September 2018 saw 2014 Commonwealth Games gold medallist Smythe-Davis win a silver medal at the World Judo Championships in Baku, Azerbaijan. She was looking to become Great Britain’s first world champion since Craig Fallon in 2005 but the silver medal proved the first for Great Britain since 2009. That gold did arrive at the Düsseldorf Grand Slam in 2018 when the Londoner clinched a second Grand Slam gold of her career.
The last British medal success at an IJF event before the enforced break came at the Paris Grand Slam in February with Gemma Howell picking up a bronze in the -70kg Final.
That came after the London 2012 Olympian picked up a Grand Prix gold at the 18th attempt at last July’s Budapest Grand Prix. The victory was not only notable for its golden reward but also for applying pressure on her -70kg teammate and Olympic bronze medallist Conway in the race for the one available place for the Tokyo Games.

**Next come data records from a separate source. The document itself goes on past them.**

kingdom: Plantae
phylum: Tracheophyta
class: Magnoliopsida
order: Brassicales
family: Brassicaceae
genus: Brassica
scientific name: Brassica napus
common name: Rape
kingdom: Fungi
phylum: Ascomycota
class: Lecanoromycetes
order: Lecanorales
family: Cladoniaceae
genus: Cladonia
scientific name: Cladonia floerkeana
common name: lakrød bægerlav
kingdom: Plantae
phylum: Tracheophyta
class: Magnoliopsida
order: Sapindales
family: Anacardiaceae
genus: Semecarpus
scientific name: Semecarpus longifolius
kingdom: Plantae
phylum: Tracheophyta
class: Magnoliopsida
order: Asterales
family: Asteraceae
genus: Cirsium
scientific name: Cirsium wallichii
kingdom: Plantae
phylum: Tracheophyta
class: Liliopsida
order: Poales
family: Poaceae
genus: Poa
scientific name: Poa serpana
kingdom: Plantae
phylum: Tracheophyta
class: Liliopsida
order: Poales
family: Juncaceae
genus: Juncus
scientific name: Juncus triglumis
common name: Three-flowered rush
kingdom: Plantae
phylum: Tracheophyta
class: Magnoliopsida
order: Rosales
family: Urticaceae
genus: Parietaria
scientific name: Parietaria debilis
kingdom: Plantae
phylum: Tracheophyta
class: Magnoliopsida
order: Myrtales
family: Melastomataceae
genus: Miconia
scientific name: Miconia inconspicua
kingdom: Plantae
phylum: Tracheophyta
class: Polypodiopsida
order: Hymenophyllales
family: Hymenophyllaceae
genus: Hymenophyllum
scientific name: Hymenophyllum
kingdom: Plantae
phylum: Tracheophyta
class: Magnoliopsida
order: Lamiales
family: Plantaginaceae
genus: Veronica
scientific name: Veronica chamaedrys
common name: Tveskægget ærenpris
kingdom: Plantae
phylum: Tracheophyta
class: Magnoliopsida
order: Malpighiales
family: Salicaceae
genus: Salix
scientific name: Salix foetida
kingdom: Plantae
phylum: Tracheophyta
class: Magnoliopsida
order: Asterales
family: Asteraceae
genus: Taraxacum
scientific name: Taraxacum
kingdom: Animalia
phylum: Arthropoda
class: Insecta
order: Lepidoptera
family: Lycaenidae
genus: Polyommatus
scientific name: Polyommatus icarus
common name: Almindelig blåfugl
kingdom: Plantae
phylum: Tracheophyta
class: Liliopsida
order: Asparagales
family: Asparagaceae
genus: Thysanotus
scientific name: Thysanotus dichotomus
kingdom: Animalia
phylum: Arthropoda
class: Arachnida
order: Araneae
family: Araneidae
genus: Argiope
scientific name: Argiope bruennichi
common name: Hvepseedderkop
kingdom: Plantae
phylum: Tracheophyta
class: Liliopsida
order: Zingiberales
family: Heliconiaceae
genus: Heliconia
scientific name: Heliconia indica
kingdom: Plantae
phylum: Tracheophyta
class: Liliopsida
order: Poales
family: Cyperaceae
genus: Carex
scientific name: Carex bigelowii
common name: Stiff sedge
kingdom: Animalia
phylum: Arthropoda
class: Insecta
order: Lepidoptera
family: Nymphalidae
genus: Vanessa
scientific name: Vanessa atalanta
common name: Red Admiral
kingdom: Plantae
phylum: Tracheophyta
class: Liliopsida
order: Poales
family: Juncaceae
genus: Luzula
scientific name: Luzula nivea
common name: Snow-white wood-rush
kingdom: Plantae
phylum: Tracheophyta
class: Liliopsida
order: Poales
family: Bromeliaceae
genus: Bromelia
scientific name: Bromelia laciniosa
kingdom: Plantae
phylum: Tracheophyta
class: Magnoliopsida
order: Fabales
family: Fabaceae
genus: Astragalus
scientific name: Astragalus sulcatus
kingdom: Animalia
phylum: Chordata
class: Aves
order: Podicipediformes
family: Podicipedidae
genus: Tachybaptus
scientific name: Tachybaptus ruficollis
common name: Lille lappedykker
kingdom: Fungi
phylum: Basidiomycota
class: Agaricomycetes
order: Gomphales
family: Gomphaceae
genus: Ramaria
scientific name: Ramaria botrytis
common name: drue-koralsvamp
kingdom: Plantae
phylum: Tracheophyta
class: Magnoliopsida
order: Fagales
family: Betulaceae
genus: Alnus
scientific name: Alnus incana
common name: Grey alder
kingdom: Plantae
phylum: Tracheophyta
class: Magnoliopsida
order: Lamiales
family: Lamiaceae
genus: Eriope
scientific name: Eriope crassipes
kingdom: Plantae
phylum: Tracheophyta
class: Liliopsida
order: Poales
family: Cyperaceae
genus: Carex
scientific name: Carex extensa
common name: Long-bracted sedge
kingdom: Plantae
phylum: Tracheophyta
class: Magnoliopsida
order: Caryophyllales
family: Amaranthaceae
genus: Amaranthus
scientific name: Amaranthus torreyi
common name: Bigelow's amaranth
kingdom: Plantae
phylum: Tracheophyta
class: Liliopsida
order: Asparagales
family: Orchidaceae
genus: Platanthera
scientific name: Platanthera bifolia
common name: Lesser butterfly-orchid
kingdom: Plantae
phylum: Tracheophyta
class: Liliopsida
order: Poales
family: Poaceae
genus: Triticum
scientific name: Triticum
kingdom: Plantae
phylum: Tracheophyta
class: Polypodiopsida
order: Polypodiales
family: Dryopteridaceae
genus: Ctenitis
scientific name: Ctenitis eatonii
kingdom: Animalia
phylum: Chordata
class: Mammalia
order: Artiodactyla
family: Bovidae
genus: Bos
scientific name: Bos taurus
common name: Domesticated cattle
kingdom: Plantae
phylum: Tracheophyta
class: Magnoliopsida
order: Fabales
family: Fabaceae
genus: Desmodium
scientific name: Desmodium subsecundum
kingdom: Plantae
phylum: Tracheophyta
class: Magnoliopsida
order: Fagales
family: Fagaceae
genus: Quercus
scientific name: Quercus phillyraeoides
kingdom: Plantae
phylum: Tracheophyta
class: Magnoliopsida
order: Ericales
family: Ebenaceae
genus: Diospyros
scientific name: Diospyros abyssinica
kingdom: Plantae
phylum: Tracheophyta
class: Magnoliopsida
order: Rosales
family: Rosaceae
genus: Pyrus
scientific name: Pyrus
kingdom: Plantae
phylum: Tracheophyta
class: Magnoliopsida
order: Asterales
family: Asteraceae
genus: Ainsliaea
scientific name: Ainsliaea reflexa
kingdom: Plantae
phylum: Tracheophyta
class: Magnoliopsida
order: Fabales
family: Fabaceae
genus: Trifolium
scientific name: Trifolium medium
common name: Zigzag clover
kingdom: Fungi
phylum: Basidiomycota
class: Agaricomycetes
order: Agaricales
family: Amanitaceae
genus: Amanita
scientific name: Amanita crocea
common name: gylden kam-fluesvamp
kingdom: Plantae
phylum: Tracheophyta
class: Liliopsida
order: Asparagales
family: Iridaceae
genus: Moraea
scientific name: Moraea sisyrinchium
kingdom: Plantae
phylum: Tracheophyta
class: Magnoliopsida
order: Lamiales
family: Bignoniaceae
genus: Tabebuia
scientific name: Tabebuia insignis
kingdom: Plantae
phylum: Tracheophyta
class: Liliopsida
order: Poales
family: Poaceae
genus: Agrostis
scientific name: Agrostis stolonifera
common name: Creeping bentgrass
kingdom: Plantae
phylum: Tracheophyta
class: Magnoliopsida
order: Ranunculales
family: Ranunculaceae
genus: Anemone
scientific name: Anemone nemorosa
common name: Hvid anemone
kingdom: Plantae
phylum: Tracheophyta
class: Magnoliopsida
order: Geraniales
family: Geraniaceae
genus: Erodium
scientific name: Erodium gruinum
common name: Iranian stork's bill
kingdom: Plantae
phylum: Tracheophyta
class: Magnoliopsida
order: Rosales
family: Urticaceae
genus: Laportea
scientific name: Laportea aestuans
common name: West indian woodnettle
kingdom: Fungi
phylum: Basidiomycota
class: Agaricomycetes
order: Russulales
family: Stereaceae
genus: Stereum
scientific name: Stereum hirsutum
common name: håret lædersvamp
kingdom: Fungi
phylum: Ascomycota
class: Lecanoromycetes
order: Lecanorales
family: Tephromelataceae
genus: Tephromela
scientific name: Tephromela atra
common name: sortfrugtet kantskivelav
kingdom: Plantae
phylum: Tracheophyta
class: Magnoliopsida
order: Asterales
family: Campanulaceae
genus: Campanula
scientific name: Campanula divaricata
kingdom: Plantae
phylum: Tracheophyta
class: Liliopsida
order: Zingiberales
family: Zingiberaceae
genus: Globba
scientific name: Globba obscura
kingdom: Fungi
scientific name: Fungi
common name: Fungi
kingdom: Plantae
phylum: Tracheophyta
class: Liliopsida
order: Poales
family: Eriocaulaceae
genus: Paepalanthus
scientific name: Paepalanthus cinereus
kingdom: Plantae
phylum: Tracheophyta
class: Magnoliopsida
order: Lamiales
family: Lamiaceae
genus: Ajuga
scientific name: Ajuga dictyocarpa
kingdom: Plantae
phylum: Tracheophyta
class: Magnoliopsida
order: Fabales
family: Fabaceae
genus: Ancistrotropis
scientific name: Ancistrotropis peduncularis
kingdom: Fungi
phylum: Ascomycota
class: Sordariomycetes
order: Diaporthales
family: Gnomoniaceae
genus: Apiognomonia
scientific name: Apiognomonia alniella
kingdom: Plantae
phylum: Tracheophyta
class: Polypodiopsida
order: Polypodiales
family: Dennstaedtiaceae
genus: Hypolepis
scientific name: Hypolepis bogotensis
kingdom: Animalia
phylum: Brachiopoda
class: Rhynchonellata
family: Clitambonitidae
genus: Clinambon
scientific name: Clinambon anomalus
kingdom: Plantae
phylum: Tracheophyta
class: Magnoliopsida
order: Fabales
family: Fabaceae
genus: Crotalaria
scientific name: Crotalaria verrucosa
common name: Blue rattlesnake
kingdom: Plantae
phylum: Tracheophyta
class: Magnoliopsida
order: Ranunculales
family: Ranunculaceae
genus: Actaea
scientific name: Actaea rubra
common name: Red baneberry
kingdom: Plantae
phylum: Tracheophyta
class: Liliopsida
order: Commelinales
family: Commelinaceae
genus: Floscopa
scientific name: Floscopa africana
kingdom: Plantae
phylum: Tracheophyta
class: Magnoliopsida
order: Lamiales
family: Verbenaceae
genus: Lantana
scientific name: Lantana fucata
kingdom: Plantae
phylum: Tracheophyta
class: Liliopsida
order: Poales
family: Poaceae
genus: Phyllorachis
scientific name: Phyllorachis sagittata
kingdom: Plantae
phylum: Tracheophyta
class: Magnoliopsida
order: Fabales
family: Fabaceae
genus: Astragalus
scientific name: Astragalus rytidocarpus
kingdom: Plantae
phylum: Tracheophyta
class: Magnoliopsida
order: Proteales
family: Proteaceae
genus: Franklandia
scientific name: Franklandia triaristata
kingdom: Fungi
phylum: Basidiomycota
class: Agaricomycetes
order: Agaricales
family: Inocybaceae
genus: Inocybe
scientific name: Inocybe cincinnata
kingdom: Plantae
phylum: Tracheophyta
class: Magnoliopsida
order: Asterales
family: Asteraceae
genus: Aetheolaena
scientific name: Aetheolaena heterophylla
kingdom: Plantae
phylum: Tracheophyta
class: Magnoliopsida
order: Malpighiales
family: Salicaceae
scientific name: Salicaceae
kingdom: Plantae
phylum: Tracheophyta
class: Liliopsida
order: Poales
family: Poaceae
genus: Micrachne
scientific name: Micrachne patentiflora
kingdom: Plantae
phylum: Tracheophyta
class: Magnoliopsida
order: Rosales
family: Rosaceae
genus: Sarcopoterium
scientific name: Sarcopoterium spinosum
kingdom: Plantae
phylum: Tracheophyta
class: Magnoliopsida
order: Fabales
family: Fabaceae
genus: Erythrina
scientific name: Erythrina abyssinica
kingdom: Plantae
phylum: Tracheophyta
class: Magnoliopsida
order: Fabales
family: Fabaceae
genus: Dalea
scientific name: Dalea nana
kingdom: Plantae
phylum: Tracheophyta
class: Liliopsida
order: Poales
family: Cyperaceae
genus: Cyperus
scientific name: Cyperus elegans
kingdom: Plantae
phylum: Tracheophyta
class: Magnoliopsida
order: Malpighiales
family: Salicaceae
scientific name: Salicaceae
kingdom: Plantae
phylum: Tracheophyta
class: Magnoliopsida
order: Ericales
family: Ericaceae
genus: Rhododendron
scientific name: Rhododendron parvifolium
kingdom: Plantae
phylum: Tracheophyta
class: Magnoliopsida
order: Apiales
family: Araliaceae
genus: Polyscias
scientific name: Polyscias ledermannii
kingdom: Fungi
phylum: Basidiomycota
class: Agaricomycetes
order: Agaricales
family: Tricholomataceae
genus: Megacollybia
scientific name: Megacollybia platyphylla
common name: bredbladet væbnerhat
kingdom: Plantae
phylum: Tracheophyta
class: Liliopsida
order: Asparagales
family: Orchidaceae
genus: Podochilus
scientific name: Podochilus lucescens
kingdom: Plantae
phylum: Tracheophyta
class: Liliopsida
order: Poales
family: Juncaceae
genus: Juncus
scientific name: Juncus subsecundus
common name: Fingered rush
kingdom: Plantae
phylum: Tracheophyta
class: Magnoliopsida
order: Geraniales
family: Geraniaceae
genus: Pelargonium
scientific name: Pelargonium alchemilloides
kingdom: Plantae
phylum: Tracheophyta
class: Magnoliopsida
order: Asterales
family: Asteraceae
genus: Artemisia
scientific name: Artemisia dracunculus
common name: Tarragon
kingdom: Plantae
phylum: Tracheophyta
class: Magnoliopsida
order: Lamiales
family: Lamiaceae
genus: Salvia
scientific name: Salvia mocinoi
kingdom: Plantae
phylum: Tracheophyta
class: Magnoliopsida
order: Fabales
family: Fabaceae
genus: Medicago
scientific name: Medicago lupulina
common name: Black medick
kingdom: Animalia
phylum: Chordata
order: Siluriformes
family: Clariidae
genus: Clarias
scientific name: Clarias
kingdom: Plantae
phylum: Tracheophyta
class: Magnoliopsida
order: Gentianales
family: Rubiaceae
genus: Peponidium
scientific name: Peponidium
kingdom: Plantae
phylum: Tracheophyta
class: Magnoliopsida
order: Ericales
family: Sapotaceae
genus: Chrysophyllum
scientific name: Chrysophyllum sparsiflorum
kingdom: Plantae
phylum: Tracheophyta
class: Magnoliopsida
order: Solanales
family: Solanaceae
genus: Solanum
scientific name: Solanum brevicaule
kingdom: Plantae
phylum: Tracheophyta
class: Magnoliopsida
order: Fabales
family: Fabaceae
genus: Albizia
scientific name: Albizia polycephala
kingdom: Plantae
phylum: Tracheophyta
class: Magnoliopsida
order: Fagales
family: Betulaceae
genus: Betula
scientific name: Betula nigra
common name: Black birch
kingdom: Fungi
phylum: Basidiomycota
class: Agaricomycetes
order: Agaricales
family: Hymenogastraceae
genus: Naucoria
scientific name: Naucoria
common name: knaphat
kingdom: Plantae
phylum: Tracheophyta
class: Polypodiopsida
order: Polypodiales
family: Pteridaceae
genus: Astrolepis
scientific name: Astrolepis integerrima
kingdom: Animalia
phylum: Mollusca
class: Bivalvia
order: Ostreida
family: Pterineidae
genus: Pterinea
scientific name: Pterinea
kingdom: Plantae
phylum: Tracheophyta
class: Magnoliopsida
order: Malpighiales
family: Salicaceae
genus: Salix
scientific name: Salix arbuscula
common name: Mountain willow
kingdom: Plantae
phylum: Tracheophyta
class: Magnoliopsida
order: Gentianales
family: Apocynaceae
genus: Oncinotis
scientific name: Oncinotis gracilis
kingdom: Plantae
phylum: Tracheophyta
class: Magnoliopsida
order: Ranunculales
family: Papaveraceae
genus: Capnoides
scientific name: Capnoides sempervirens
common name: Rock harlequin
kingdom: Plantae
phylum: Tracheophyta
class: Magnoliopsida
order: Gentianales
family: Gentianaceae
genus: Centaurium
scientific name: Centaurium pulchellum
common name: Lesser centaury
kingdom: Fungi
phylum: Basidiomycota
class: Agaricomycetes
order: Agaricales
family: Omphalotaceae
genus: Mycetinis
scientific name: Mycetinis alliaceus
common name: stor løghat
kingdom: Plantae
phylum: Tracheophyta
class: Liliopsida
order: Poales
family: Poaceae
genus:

Other notable medal performances last year came for Great Britain’s Amy Livesey with a silver in the women’s -63kg final at the Montreal Grand Prix in July, and a bronze for Chelsie Giles at the Abu Dhabi Grand Prix September.
Whilst there has been medal success of all kinds for Britain’s women judoka, the same cannot be said for their male counterparts. Aside from Howard’s 2012 Olympic silver, the only notable medal of note in recent years coming last July at the Zagreb Grand Prix thanks to a silver medal for Ashley McKenzie in the men’s -60kg final.
Let’s not forget that the big occasions always draw up a surprise or two and the recent history of Great Britain’s judoka landing medals at major Grand Prix events could easily be translated to podium appearances on the big stage in the coming year.